Chronic stress, trauma and intense negative experiences unbalance your nervous system and can cause you to get stuck in anxiety, anger or depression (and burnout) in daily life and also make you more vulnerable to addictive behaviour. Often, this lands you in a state of fight/ flight/freeze/ faint. This is such an unbearable feeling that we, consciously or subconsciously, seek a solution. A substance such as alcohol, drugs, sex, food (restriction), or other compulsive behaviour, is then often an obvious way to bring ourselves somewhat (and very temporarily) into an illusion of balance.
Fight/flight/freeze/faint responses are healthy in themselves because they cause us to immediately produce cortisol and adrenaline in threatening situations in order to survive intensely difficult situations. However, many people nowadays find that they also get this stress reaction in situations that are not so life-threatening and where this reaction actually gets in the way. For example, you can suddenly flare up in anger when your partner addresses you in a certain way because this is subconsciously linked to a negative experience from, for example, your parent in childhood.

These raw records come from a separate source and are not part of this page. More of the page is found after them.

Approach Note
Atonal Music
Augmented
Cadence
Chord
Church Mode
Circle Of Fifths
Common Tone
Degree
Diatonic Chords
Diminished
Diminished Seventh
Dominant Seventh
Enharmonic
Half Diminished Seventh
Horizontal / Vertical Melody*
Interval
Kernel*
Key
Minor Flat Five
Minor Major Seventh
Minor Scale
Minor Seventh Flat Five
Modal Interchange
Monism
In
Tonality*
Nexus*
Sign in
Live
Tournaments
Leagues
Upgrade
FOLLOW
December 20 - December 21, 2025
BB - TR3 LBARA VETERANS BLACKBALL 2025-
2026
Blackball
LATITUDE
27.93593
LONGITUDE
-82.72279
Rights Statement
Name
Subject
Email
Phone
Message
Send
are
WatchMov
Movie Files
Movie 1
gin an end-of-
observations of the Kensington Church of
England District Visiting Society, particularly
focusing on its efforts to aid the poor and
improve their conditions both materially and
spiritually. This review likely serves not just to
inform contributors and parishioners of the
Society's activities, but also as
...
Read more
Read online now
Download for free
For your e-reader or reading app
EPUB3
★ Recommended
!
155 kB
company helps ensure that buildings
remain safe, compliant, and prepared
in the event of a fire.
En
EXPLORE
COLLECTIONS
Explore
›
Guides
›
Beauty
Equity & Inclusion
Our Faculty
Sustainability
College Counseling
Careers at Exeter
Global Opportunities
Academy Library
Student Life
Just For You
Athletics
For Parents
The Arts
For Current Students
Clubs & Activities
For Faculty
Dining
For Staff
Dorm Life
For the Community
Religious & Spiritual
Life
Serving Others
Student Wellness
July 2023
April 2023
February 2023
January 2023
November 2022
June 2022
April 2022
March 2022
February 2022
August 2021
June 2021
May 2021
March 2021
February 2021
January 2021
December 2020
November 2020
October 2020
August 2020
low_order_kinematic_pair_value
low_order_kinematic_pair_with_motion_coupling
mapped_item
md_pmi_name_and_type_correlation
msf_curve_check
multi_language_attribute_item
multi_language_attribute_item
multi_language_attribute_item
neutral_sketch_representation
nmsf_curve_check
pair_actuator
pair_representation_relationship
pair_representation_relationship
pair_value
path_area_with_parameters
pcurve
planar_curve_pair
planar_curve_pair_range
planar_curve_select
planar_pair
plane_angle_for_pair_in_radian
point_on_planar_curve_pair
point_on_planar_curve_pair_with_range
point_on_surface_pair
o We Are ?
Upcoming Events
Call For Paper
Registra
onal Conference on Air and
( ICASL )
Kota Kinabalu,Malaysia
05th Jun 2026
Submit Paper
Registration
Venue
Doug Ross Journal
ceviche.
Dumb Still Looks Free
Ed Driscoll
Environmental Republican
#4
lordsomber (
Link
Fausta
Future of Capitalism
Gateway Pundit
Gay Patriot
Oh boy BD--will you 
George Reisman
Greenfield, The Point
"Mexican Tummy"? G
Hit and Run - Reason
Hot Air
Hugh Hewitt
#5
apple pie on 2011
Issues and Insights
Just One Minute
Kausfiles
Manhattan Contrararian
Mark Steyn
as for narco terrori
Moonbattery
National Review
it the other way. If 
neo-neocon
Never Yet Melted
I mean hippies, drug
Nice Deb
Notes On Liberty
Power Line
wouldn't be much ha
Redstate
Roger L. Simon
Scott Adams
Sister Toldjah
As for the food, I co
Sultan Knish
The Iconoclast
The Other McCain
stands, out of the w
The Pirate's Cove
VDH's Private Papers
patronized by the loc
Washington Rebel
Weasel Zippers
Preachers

Trauma, intensely negative experiences or chronic stress can overstimulate the nervous system and bring it to an over-active state of alertness. We can process these experiences during therapeutic sessions and thus leave them in the past instead of carrying them around with us as if the experiences continue even in the ‘now’. By processing trauma and negative experiences we give the nervous system a signal: “the danger is over”. Often clients find that this is enough to stop being ‘activated’ (some use the word ‘triggered’) in the present by events from the past. Thereafter, the need for addiction as a survival mechanism diminishes. In my experience, a calm nervous system is the basis of the experience of well-being.